_Description of the task_
Down to the last line, reproduce the data that follows, but skip the pictures.

_Data_
▶

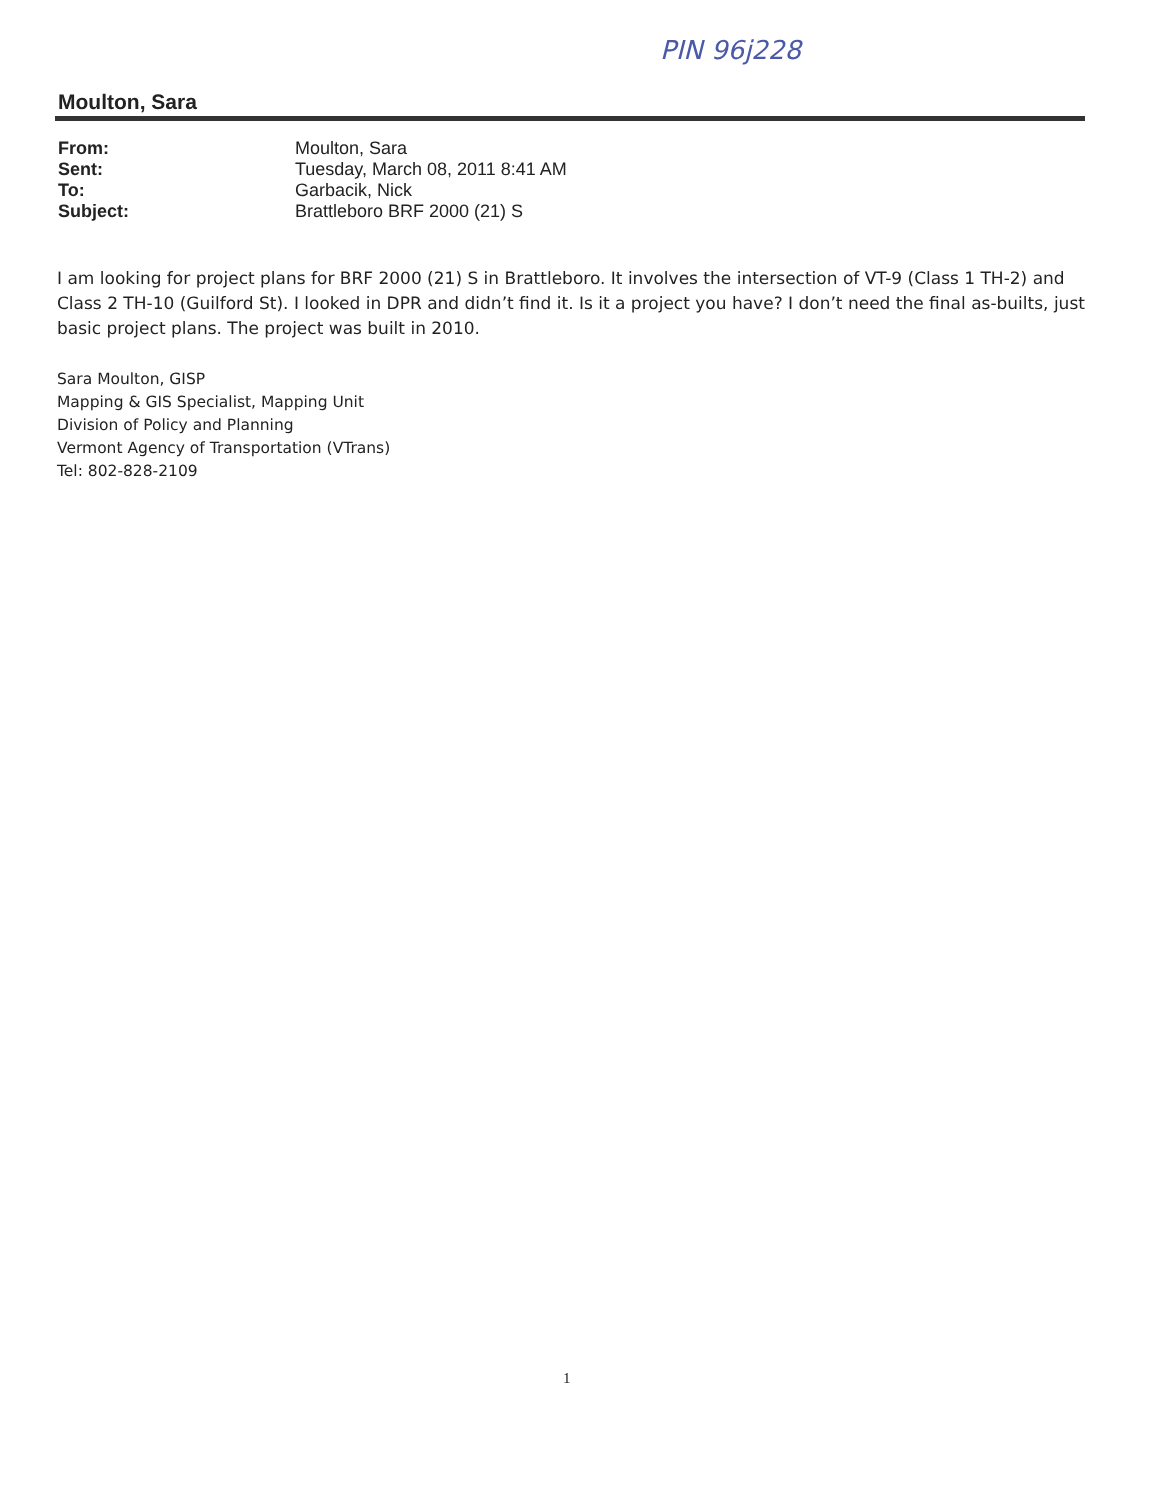PIN 96j228
Moulton, Sara
| From: | Moulton, Sara |
| Sent: | Tuesday, March 08, 2011 8:41 AM |
| To: | Garbacik, Nick |
| Subject: | Brattleboro BRF 2000 (21) S |
I am looking for project plans for BRF 2000 (21) S in Brattleboro. It involves the intersection of VT-9 (Class 1 TH-2) and Class 2 TH-10 (Guilford St). I looked in DPR and didn’t find it. Is it a project you have? I don’t need the final as-builts, just basic project plans. The project was built in 2010.
Sara Moulton, GISP
Mapping & GIS Specialist, Mapping Unit
Division of Policy and Planning
Vermont Agency of Transportation (VTrans)
Tel: 802-828-2109
1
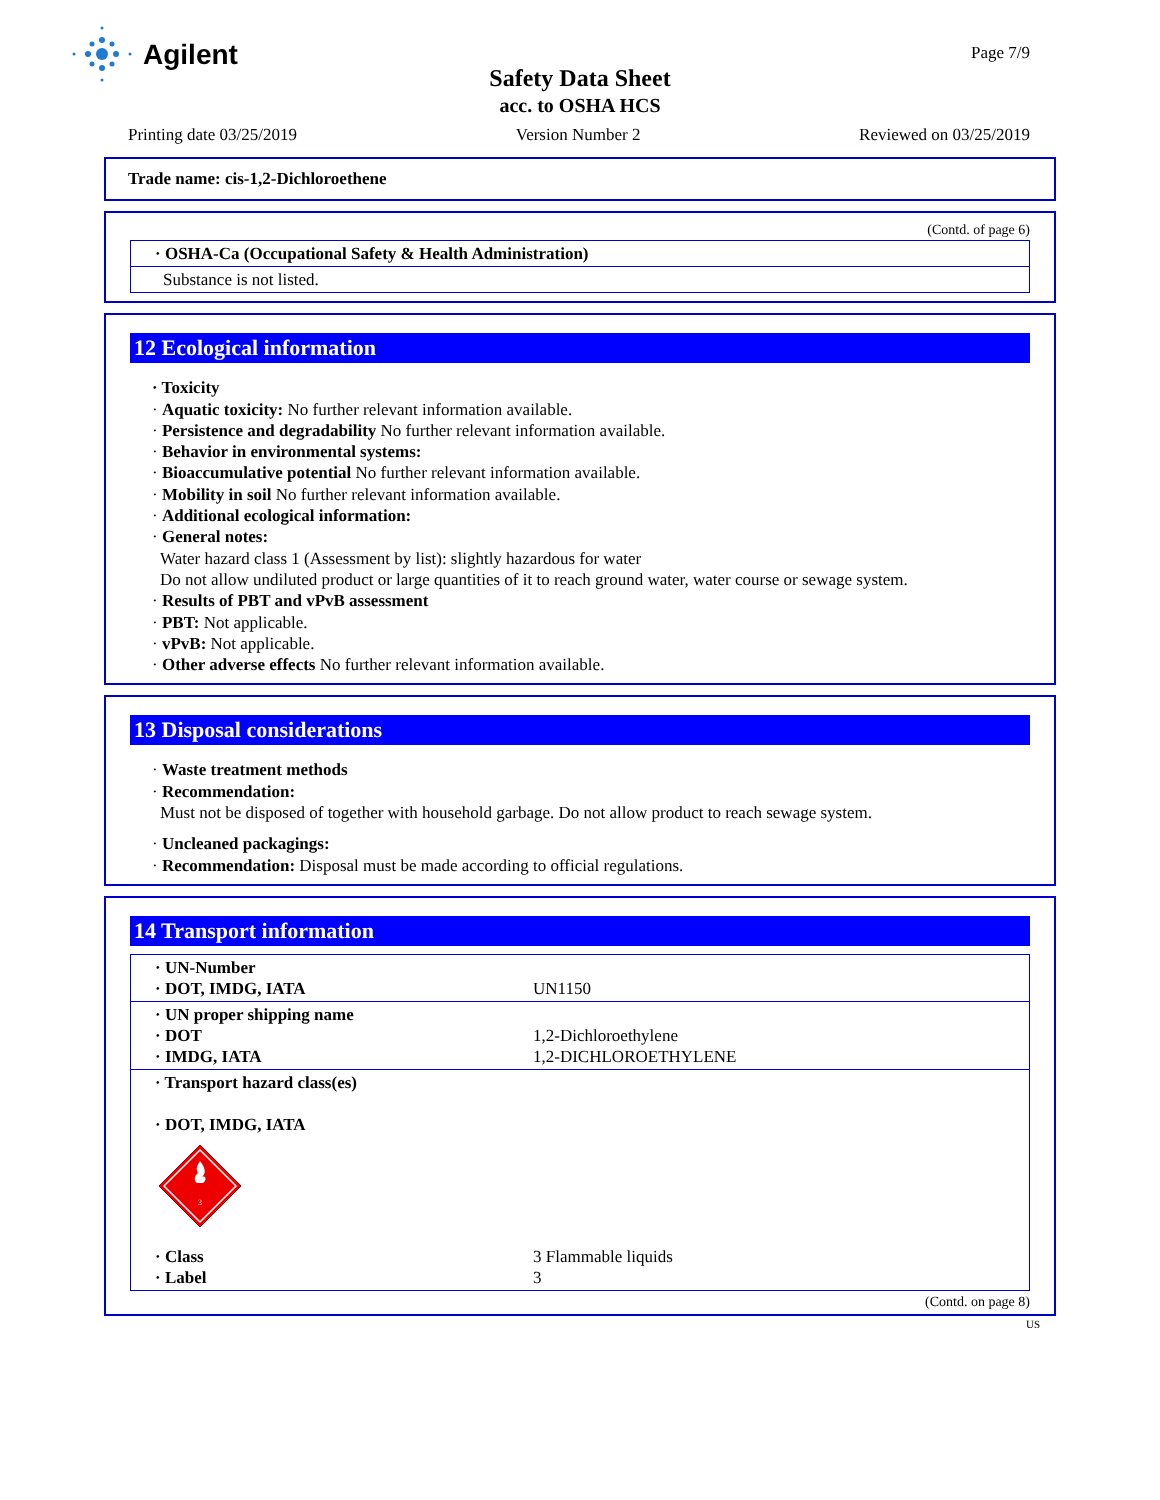Agilent Page 7/9
Safety Data Sheet
acc. to OSHA HCS
Printing date 03/25/2019 Version Number 2 Reviewed on 03/25/2019
Trade name: cis-1,2-Dichloroethene
(Contd. of page 6)
| · OSHA-Ca (Occupational Safety & Health Administration) |
| Substance is not listed. |
12 Ecological information
· Toxicity
· Aquatic toxicity: No further relevant information available.
· Persistence and degradability No further relevant information available.
· Behavior in environmental systems:
· Bioaccumulative potential No further relevant information available.
· Mobility in soil No further relevant information available.
· Additional ecological information:
· General notes:
Water hazard class 1 (Assessment by list): slightly hazardous for water
Do not allow undiluted product or large quantities of it to reach ground water, water course or sewage system.
· Results of PBT and vPvB assessment
· PBT: Not applicable.
· vPvB: Not applicable.
· Other adverse effects No further relevant information available.
13 Disposal considerations
· Waste treatment methods
· Recommendation:
Must not be disposed of together with household garbage. Do not allow product to reach sewage system.
· Uncleaned packagings:
· Recommendation: Disposal must be made according to official regulations.
14 Transport information
| · UN-Number · DOT, IMDG, IATA | UN1150 |
| · UN proper shipping name · DOT · IMDG, IATA | 1,2-Dichloroethylene 1,2-DICHLOROETHYLENE |
| · Transport hazard class(es) · DOT, IMDG, IATA 3 | |
| · Class · Label | 3 Flammable liquids 3 |
(Contd. on page 8)
US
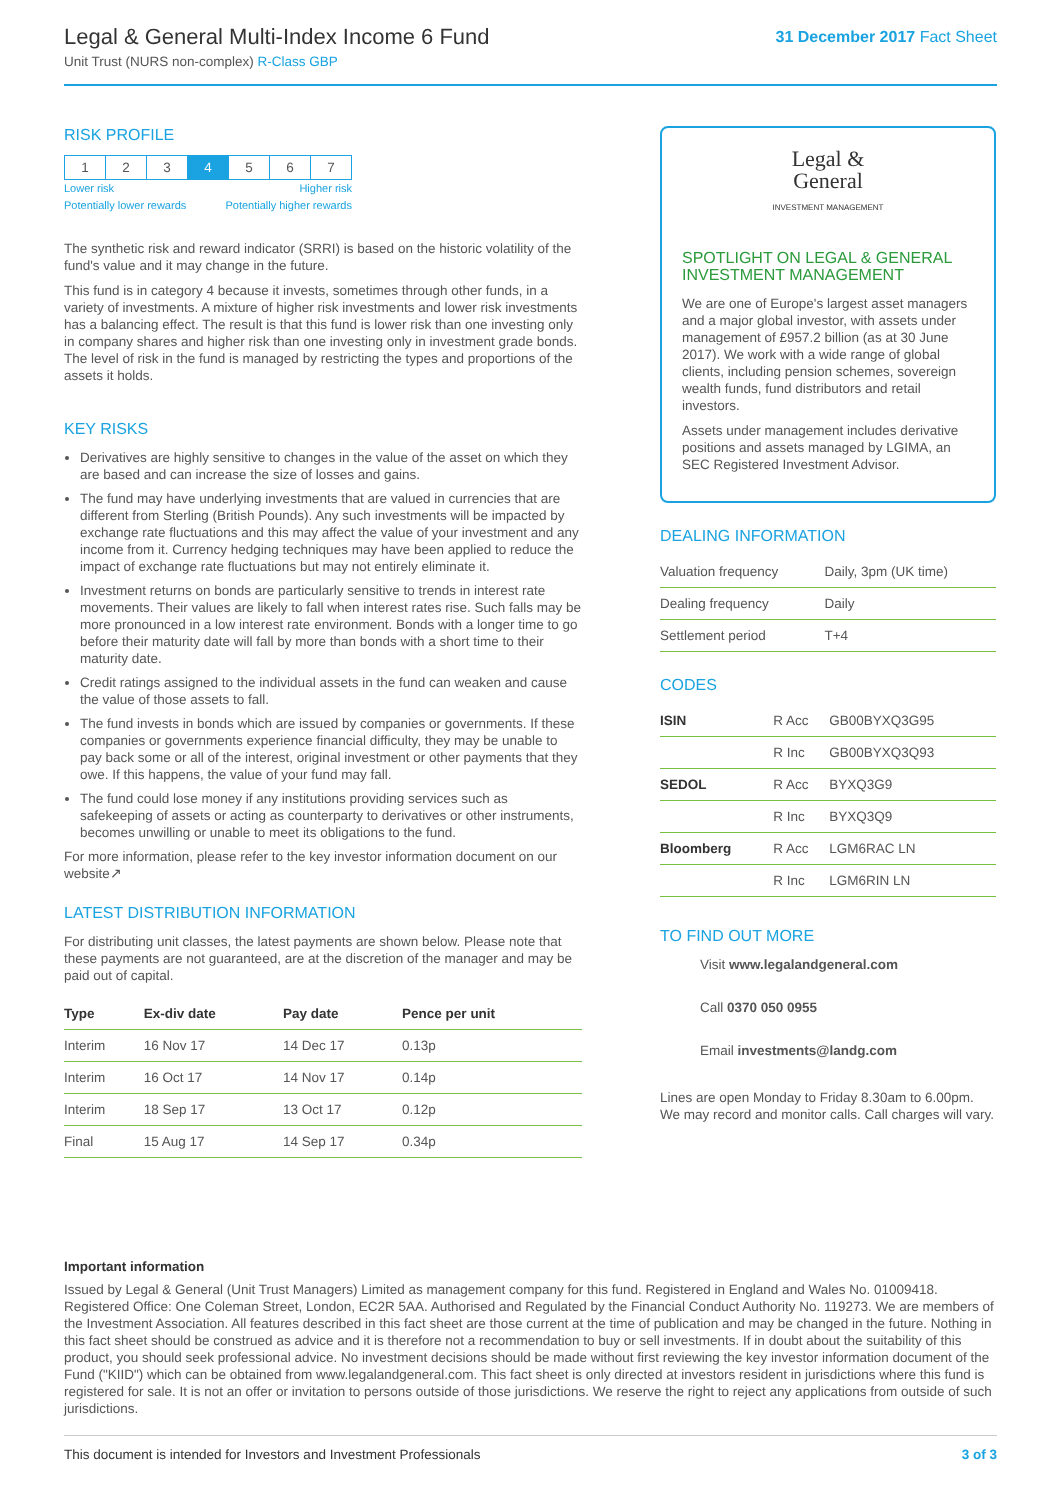Legal & General Multi-Index Income 6 Fund
Unit Trust (NURS non-complex) R-Class GBP
31 December 2017 Fact Sheet
RISK PROFILE
| 1 | 2 | 3 | 4 | 5 | 6 | 7 |
Lower risk
Potentially lower rewards Higher risk
Potentially higher rewards
The synthetic risk and reward indicator (SRRI) is based on the historic volatility of the fund's value and it may change in the future.
This fund is in category 4 because it invests, sometimes through other funds, in a variety of investments. A mixture of higher risk investments and lower risk investments has a balancing effect. The result is that this fund is lower risk than one investing only in company shares and higher risk than one investing only in investment grade bonds. The level of risk in the fund is managed by restricting the types and proportions of the assets it holds.
KEY RISKS
Derivatives are highly sensitive to changes in the value of the asset on which they are based and can increase the size of losses and gains.
The fund may have underlying investments that are valued in currencies that are different from Sterling (British Pounds). Any such investments will be impacted by exchange rate fluctuations and this may affect the value of your investment and any income from it. Currency hedging techniques may have been applied to reduce the impact of exchange rate fluctuations but may not entirely eliminate it.
Investment returns on bonds are particularly sensitive to trends in interest rate movements. Their values are likely to fall when interest rates rise. Such falls may be more pronounced in a low interest rate environment. Bonds with a longer time to go before their maturity date will fall by more than bonds with a short time to their maturity date.
Credit ratings assigned to the individual assets in the fund can weaken and cause the value of those assets to fall.
The fund invests in bonds which are issued by companies or governments. If these companies or governments experience financial difficulty, they may be unable to pay back some or all of the interest, original investment or other payments that they owe. If this happens, the value of your fund may fall.
The fund could lose money if any institutions providing services such as safekeeping of assets or acting as counterparty to derivatives or other instruments, becomes unwilling or unable to meet its obligations to the fund.
For more information, please refer to the key investor information document on our website↗
LATEST DISTRIBUTION INFORMATION
For distributing unit classes, the latest payments are shown below. Please note that these payments are not guaranteed, are at the discretion of the manager and may be paid out of capital.
| Type | Ex-div date | Pay date | Pence per unit |
| --- | --- | --- | --- |
| Interim | 16 Nov 17 | 14 Dec 17 | 0.13p |
| Interim | 16 Oct 17 | 14 Nov 17 | 0.14p |
| Interim | 18 Sep 17 | 13 Oct 17 | 0.12p |
| Final | 15 Aug 17 | 14 Sep 17 | 0.34p |
Legal &
General
INVESTMENT MANAGEMENT
SPOTLIGHT ON LEGAL & GENERAL INVESTMENT MANAGEMENT
We are one of Europe's largest asset managers and a major global investor, with assets under management of £957.2 billion (as at 30 June 2017). We work with a wide range of global clients, including pension schemes, sovereign wealth funds, fund distributors and retail investors.
Assets under management includes derivative positions and assets managed by LGIMA, an SEC Registered Investment Advisor.
DEALING INFORMATION
| Valuation frequency | Daily, 3pm (UK time) |
| Dealing frequency | Daily |
| Settlement period | T+4 |
CODES
| ISIN | R Acc | GB00BYXQ3G95 |
| | R Inc | GB00BYXQ3Q93 |
| SEDOL | R Acc | BYXQ3G9 |
| | R Inc | BYXQ3Q9 |
| Bloomberg | R Acc | LGM6RAC LN |
| | R Inc | LGM6RIN LN |
TO FIND OUT MORE
Visit www.legalandgeneral.com
Call 0370 050 0955
Email investments@landg.com
Lines are open Monday to Friday 8.30am to 6.00pm. We may record and monitor calls. Call charges will vary.
Important information
Issued by Legal & General (Unit Trust Managers) Limited as management company for this fund. Registered in England and Wales No. 01009418. Registered Office: One Coleman Street, London, EC2R 5AA. Authorised and Regulated by the Financial Conduct Authority No. 119273. We are members of the Investment Association. All features described in this fact sheet are those current at the time of publication and may be changed in the future. Nothing in this fact sheet should be construed as advice and it is therefore not a recommendation to buy or sell investments. If in doubt about the suitability of this product, you should seek professional advice. No investment decisions should be made without first reviewing the key investor information document of the Fund ("KIID") which can be obtained from www.legalandgeneral.com. This fact sheet is only directed at investors resident in jurisdictions where this fund is registered for sale. It is not an offer or invitation to persons outside of those jurisdictions. We reserve the right to reject any applications from outside of such jurisdictions.
This document is intended for Investors and Investment Professionals 3 of 3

◀

_Answer space_
PIN 96j228
Moulton, Sara
| From: | Moulton, Sara |
| Sent: | Tuesday, March 08, 2011 8:41 AM |
| To: | Garbacik, Nick |
| Subject: | Brattleboro BRF 2000 (21) S |
I am looking for project plans for BRF 2000 (21) S in Brattleboro. It involves the intersection of VT-9 (Class 1 TH-2) and Class 2 TH-10 (Guilford St). I looked in DPR and didn’t find it. Is it a project you have? I don’t need the final as-builts, just basic project plans. The project was built in 2010.
Sara Moulton, GISP
Mapping & GIS Specialist, Mapping Unit
Division of Policy and Planning
Vermont Agency of Transportation (VTrans)
Tel: 802-828-2109
1
Agilent Page 7/9
Safety Data Sheet
acc. to OSHA HCS
Printing date 03/25/2019 Version Number 2 Reviewed on 03/25/2019
Trade name: cis-1,2-Dichloroethene
(Contd. of page 6)
| · OSHA-Ca (Occupational Safety & Health Administration) |
| Substance is not listed. |
12 Ecological information
· Toxicity
· Aquatic toxicity: No further relevant information available.
· Persistence and degradability No further relevant information available.
· Behavior in environmental systems:
· Bioaccumulative potential No further relevant information available.
· Mobility in soil No further relevant information available.
· Additional ecological information:
· General notes:
Water hazard class 1 (Assessment by list): slightly hazardous for water
Do not allow undiluted product or large quantities of it to reach ground water, water course or sewage system.
· Results of PBT and vPvB assessment
· PBT: Not applicable.
· vPvB: Not applicable.
· Other adverse effects No further relevant information available.
13 Disposal considerations
· Waste treatment methods
· Recommendation:
Must not be disposed of together with household garbage. Do not allow product to reach sewage system.
· Uncleaned packagings:
· Recommendation: Disposal must be made according to official regulations.
14 Transport information
| · UN-Number · DOT, IMDG, IATA | UN1150 |
| · UN proper shipping name · DOT · IMDG, IATA | 1,2-Dichloroethylene 1,2-DICHLOROETHYLENE |
| · Transport hazard class(es) · DOT, IMDG, IATA 3 | |
| · Class · Label | 3 Flammable liquids 3 |
(Contd. on page 8)
US
Legal & General Multi-Index Income 6 Fund
Unit Trust (NURS non-complex) R-Class GBP
31 December 2017 Fact Sheet
RISK PROFILE
| 1 | 2 | 3 | 4 | 5 | 6 | 7 |
Lower risk
Potentially lower rewards Higher risk
Potentially higher rewards
The synthetic risk and reward indicator (SRRI) is based on the historic volatility of the fund's value and it may change in the future.
This fund is in category 4 because it invests, sometimes through other funds, in a variety of investments. A mixture of higher risk investments and lower risk investments has a balancing effect. The result is that this fund is lower risk than one investing only in company shares and higher risk than one investing only in investment grade bonds. The level of risk in the fund is managed by restricting the types and proportions of the assets it holds.
KEY RISKS
Derivatives are highly sensitive to changes in the value of the asset on which they are based and can increase the size of losses and gains.
The fund may have underlying investments that are valued in currencies that are different from Sterling (British Pounds). Any such investments will be impacted by exchange rate fluctuations and this may affect the value of your investment and any income from it. Currency hedging techniques may have been applied to reduce the impact of exchange rate fluctuations but may not entirely eliminate it.
Investment returns on bonds are particularly sensitive to trends in interest rate movements. Their values are likely to fall when interest rates rise. Such falls may be more pronounced in a low interest rate environment. Bonds with a longer time to go before their maturity date will fall by more than bonds with a short time to their maturity date.
Credit ratings assigned to the individual assets in the fund can weaken and cause the value of those assets to fall.
The fund invests in bonds which are issued by companies or governments. If these companies or governments experience financial difficulty, they may be unable to pay back some or all of the interest, original investment or other payments that they owe. If this happens, the value of your fund may fall.
The fund could lose money if any institutions providing services such as safekeeping of assets or acting as counterparty to derivatives or other instruments, becomes unwilling or unable to meet its obligations to the fund.
For more information, please refer to the key investor information document on our website↗
LATEST DISTRIBUTION INFORMATION
For distributing unit classes, the latest payments are shown below. Please note that these payments are not guaranteed, are at the discretion of the manager and may be paid out of capital.
| Type | Ex-div date | Pay date | Pence per unit |
| --- | --- | --- | --- |
| Interim | 16 Nov 17 | 14 Dec 17 | 0.13p |
| Interim | 16 Oct 17 | 14 Nov 17 | 0.14p |
| Interim | 18 Sep 17 | 13 Oct 17 | 0.12p |
| Final | 15 Aug 17 | 14 Sep 17 | 0.34p |
Legal &
General
INVESTMENT MANAGEMENT
SPOTLIGHT ON LEGAL & GENERAL INVESTMENT MANAGEMENT
We are one of Europe's largest asset managers and a major global investor, with assets under management of £957.2 billion (as at 30 June 2017). We work with a wide range of global clients, including pension schemes, sovereign wealth funds, fund distributors and retail investors.
Assets under management includes derivative positions and assets managed by LGIMA, an SEC Registered Investment Advisor.
DEALING INFORMATION
| Valuation frequency | Daily, 3pm (UK time) |
| Dealing frequency | Daily |
| Settlement period | T+4 |
CODES
| ISIN | R Acc | GB00BYXQ3G95 |
| | R Inc | GB00BYXQ3Q93 |
| SEDOL | R Acc | BYXQ3G9 |
| | R Inc | BYXQ3Q9 |
| Bloomberg | R Acc | LGM6RAC LN |
| | R Inc | LGM6RIN LN |
TO FIND OUT MORE
Visit www.legalandgeneral.com
Call 0370 050 0955
Email investments@landg.com
Lines are open Monday to Friday 8.30am to 6.00pm. We may record and monitor calls. Call charges will vary.
Important information
Issued by Legal & General (Unit Trust Managers) Limited as management company for this fund. Registered in England and Wales No. 01009418. Registered Office: One Coleman Street, London, EC2R 5AA. Authorised and Regulated by the Financial Conduct Authority No. 119273. We are members of the Investment Association. All features described in this fact sheet are those current at the time of publication and may be changed in the future. Nothing in this fact sheet should be construed as advice and it is therefore not a recommendation to buy or sell investments. If in doubt about the suitability of this product, you should seek professional advice. No investment decisions should be made without first reviewing the key investor information document of the Fund ("KIID") which can be obtained from www.legalandgeneral.com. This fact sheet is only directed at investors resident in jurisdictions where this fund is registered for sale. It is not an offer or invitation to persons outside of those jurisdictions. We reserve the right to reject any applications from outside of such jurisdictions.
This document is intended for Investors and Investment Professionals 3 of 3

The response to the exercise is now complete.